PAGE EXCERPT »
+---+

[nycbug-talk] Africa Network Traffic

Alex Pilosov alex at pilosoft.com
Sat Oct 6 21:10:47 EDT 2007


On Sat, 6 Oct 2007, Miles Nordin wrote:

> in more on-topic but still kind of frivolous news, I just netbooted
> OpenBSD over an intel em/wm fiber card.  The card didn't come with a
> PXE ROM, so I made an .iso EtherBoot image with
> http://rom-o-matic.net/, and stuck this .iso in a CD drive.  It boots
> and loads OpenBSD's pxeboot(8) stage2 over the fiber.  EtherBoot has
> this PXE_EXPORT option now which offers a PXE stack to the image it
> downloads with tftp: this means you can now use the mostly-Linuxy
> EtherBoot to boot BSD in a sane way.  You could sometimes sort of boot
it always puzzled me why pxe booting freebsd is such a (*&#@$ hassle,
particularly the compile-time nfs vs tftp requirement for bootloader, that
is so 1990. also, sysinstall automation sucks bricks (vs kickstart or
jumpstart or anything else) - how come i can't fetch sysinstall.cfg file
over the net? everyone i know that does pxe install of fbsd ends up
rewriting sysinstall.

I'm actually surprosed that you have em nic without pxe stack. I think you
just didn't enable (control-S on boot and bios menu to choose bootable).

> BSD with it before this feature existed, but now you can do BSD without
> compiling so-called ``ELF support'' into Etherboot, and without giving
> up the BSD stage2 'boot> ' prompt and passing root device information to
> the kernel, and stuff.  EtherBoot provides the network driver, and
> OpenBSD's normal pxeboot provides the 'boot> ' prompt and the kernel ELF
> relocation.  I'm using EtherBoot 5.4.3 for this, not gPXE, not grub.  
> Etherboot 5.2.x won't do this PXE_EXPORT thing.
yes, etherboot doesn't suck too much.

> Also, this Intel card is the only fiber card that's worked for me in
> OpenBSD.  I want fiber because I'm putting a sacrificial old abandoned
> PeeCee in a tent on the roof as a wireless AP, and I don't want to worry
> about lightning frying anything that isn't sacrifical.  I also tried a
> Broadcom 5703 and a couple Alteon AceNIC's (ti(4)).  The former doesn't
> work, and the latter work in FreeBSD, but not OpenBSD.
em have the best support all-around, pretty much. its the most popular
card, plus intel has engineers working on linux driver. fbsd driver also
isn't too bad.

> I don't particularly like using these Intel cards because I heard on
> some mailing list there is some alignment problem with the design that
> makes them slow on non-i386 (?), and because I just don't like Intel,
liking is overrated, when you need to get job done.

also, today, the world IS i386 (and maybe a bit of emt64). everything else 
is b-game.

> but I guess they seem to be the best-supported at least on i386, with
> both EtherBoot and OpenBSD supporting the fiber version of the card that
> I ended up with.  ebay for something like 'intel pro/1000 mf' if you
> want one.
yes, for intel cards, driverwise there isnt much difference between copper 
and fiber (its all abstracted behind phy layer).

+---+

EXERCISE » According to the mailing list post, which version of EtherBoot was used to netboot OpenBSD over the fiber card?

Stored entries
+---+

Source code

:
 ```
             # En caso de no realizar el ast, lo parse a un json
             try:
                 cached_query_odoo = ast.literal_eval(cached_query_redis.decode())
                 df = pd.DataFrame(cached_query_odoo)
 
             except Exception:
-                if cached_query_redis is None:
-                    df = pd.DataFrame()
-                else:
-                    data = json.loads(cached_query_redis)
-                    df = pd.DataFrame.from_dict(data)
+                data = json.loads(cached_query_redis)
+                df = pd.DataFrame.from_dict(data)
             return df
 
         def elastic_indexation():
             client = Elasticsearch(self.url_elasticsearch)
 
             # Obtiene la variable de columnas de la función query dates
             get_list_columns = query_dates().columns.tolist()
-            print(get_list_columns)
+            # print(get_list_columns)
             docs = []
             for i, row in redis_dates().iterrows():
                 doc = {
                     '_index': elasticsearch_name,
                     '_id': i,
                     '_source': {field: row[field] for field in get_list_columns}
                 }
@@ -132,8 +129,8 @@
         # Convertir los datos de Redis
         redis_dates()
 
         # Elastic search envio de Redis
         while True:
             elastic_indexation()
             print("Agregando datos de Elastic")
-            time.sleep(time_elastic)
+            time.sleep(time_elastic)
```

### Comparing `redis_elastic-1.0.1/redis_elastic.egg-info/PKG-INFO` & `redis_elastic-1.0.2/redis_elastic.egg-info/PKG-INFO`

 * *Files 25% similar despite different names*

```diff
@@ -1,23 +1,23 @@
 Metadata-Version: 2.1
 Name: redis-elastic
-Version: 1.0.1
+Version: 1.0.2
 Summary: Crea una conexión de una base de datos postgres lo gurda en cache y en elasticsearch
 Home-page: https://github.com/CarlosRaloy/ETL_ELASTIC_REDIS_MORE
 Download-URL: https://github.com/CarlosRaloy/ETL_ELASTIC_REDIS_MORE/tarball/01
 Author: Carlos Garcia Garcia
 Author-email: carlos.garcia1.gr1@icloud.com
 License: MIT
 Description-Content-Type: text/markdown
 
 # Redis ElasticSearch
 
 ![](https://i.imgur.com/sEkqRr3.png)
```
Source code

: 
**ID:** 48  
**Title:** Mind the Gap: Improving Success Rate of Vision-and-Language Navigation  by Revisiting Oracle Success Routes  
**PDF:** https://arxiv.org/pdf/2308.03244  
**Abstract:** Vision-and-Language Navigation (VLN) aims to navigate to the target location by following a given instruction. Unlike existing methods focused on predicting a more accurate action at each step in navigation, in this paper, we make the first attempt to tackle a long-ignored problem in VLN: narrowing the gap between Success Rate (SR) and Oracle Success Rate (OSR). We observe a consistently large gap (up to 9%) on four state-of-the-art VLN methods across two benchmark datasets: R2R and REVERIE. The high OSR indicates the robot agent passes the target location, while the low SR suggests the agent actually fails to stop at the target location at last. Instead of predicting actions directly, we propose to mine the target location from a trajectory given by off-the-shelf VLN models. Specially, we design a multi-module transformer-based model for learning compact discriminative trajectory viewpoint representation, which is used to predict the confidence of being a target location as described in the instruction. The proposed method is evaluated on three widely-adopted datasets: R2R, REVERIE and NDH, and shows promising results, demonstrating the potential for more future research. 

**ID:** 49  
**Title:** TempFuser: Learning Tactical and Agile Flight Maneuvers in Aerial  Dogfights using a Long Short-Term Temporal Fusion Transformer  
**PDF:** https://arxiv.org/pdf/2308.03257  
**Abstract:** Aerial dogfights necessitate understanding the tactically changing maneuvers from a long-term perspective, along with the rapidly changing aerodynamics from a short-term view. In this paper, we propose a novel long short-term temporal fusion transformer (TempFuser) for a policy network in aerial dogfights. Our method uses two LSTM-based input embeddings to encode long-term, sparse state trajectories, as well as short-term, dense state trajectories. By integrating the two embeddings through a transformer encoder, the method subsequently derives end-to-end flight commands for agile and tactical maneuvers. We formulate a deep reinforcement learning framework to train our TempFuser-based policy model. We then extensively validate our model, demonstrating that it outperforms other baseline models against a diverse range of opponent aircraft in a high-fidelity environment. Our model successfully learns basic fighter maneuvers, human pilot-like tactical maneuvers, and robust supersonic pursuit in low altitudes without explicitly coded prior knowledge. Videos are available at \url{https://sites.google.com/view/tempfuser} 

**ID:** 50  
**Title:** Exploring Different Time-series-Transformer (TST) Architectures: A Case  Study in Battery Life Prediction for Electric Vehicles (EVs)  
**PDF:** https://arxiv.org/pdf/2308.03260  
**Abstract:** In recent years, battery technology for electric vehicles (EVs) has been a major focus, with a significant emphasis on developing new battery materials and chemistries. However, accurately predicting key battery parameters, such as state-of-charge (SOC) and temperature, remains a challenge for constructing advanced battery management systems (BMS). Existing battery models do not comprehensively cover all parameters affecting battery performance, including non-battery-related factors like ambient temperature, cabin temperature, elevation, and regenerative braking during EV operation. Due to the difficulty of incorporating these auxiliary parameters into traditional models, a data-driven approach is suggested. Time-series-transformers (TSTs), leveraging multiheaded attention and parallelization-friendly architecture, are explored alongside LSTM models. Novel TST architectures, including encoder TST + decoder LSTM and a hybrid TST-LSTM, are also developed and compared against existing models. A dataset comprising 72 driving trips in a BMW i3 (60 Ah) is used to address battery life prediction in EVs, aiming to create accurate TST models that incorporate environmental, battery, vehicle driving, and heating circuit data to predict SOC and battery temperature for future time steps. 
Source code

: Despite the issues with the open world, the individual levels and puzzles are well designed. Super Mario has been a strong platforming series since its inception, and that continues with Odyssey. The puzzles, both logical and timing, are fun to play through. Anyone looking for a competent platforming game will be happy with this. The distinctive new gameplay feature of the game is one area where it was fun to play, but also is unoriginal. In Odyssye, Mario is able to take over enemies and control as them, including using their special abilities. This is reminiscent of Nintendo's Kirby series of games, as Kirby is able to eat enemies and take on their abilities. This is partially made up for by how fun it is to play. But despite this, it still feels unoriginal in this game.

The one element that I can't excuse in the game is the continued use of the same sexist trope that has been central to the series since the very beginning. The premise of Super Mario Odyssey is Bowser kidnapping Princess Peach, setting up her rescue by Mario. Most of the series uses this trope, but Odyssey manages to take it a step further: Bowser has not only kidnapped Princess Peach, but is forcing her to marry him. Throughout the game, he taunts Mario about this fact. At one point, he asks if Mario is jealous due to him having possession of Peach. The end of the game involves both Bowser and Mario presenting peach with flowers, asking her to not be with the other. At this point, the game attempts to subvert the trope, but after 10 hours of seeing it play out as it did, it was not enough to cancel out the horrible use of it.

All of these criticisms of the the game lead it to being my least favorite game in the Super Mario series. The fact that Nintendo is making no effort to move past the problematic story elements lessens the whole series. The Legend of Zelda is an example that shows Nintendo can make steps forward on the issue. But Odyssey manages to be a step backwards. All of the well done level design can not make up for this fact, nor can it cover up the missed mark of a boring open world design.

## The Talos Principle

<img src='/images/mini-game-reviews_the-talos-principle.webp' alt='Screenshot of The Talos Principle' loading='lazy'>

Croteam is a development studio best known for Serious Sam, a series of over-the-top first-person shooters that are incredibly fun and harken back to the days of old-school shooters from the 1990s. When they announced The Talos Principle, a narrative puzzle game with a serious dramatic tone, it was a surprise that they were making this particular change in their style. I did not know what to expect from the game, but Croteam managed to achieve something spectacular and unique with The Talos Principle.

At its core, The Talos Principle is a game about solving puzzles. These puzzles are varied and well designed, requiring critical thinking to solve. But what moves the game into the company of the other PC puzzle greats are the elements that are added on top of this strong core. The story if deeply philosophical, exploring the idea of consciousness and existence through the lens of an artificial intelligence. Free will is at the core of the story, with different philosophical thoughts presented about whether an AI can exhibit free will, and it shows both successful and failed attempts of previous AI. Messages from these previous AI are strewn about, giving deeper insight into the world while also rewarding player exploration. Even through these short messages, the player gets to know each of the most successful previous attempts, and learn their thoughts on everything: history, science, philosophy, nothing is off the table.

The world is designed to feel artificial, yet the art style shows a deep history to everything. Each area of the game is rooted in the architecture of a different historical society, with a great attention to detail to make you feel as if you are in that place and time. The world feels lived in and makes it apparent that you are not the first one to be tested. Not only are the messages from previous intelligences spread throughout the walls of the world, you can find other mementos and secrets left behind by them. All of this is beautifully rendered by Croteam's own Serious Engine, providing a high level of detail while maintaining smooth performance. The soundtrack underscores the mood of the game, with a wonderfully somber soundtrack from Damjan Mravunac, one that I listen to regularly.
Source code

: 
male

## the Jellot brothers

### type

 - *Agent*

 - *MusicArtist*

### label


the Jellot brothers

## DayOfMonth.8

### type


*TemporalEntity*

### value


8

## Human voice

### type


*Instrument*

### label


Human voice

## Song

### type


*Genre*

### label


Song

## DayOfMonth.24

+---+

TASK ANSWER » EtherBoot 5.4.3